ToxiGen: We follow the setup in Touvron et al. [2023b], but use the original set of prompts from Hartvigsen et al. [2022], which are designed to elicit toxic generations for certain groups. We take only the prompts designed to produce toxic language (‘hateful’ prompts) and use 500 prompts per group to reduce evaluation costs. For base language models, we pass in the original ToxiGen prompts unchanged and greedily decode up to the first new line (or a maximum of 512 tokens). For instruction-tuned models, we place the prompt in the corresponding template, and ask the model to complete the prompt, until the model generates a stop token (or a maximum of 512 tokens). We pass the generated text into a roberta-large model trained to detect toxic content finetuned as part of Hartvigsen et al. [2022]²⁸²⁸28https://huggingface.co/tomh/toxigen_roberta. We then report the percentage of generations deemed toxic by the classifier.
•

TruthfulQA: Following Touvron et al. [2023b], we mainly use the generation setting of TruthfulQA [Lin et al., 2022]. The TruthfulQA dataset contains 818 questions, which are used to prompt the tested model to generate answers.

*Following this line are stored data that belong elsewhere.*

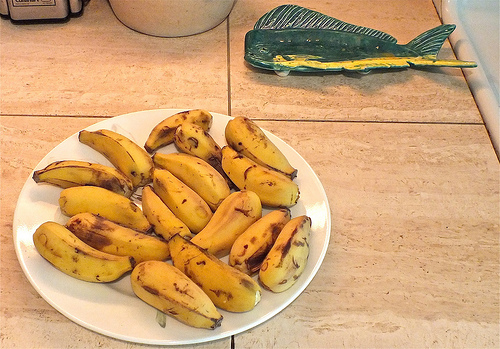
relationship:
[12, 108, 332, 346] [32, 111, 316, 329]
plate below bananas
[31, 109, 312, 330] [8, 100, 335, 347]
banana on plate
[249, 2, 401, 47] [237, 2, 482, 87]
fins on fish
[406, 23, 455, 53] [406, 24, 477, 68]
fins on fish tail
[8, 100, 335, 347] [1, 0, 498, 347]
plate on floor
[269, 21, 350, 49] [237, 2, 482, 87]
gills on fish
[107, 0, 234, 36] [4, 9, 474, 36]
pan on background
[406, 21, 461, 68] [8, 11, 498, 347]
fish tail on photo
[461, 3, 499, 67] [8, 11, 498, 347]
wall on photo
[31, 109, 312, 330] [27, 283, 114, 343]
banana on plate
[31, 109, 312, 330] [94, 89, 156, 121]
banana on plate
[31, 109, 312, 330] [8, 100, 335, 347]
banana on a plate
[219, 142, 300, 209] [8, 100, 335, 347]
banana on a plate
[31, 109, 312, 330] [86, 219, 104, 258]
banana with buising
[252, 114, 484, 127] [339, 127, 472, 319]
line separating tile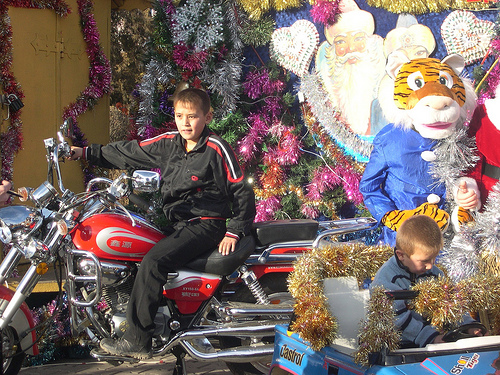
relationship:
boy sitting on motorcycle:
[61, 82, 261, 365] [3, 108, 382, 373]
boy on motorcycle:
[64, 86, 256, 359] [3, 108, 382, 373]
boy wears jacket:
[64, 86, 256, 359] [83, 130, 256, 239]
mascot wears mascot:
[358, 56, 479, 250] [358, 56, 479, 250]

We use the default QA prompt format with 6 in-context QA examples. We follow the official script in their official implemention²⁹²⁹29https://github.com/sylinrl/TruthfulQA/ to do greedy decoding and answer postprocessing. We train two LLaMA 2-based classifiers for judging the truthfulness and informativeness of the model response, due to the deprecation of GPT-3 making exact replication of the original TruthfulQA evaluation infeasible. We find that the LLaMA 2 judges are generally able to match the performance of the original GPT-3-based judges used by Lin et al. [2022]. We report the rate of the responses being truthful and informative (% Informative and Truthful) following Touvron et al. [2023b]. We only report the % Informative and Truthful as our primary metric.
•

AlpacaEval: We use the package provided by Li et al. [2023], following the default setup which asks the evaluated model to generate responses for 805 prompts and employ GPT-4 to compare the response with Davinci-003. We employ the “alpaca_eval_gpt4” annotator. We allow the evaluated model to generate up to 2048 tokens, without specifying special stop sequences. The reported win-rate is the percentage of model generations that GPT-4 reports as being preferred over the generations from Davinci-003.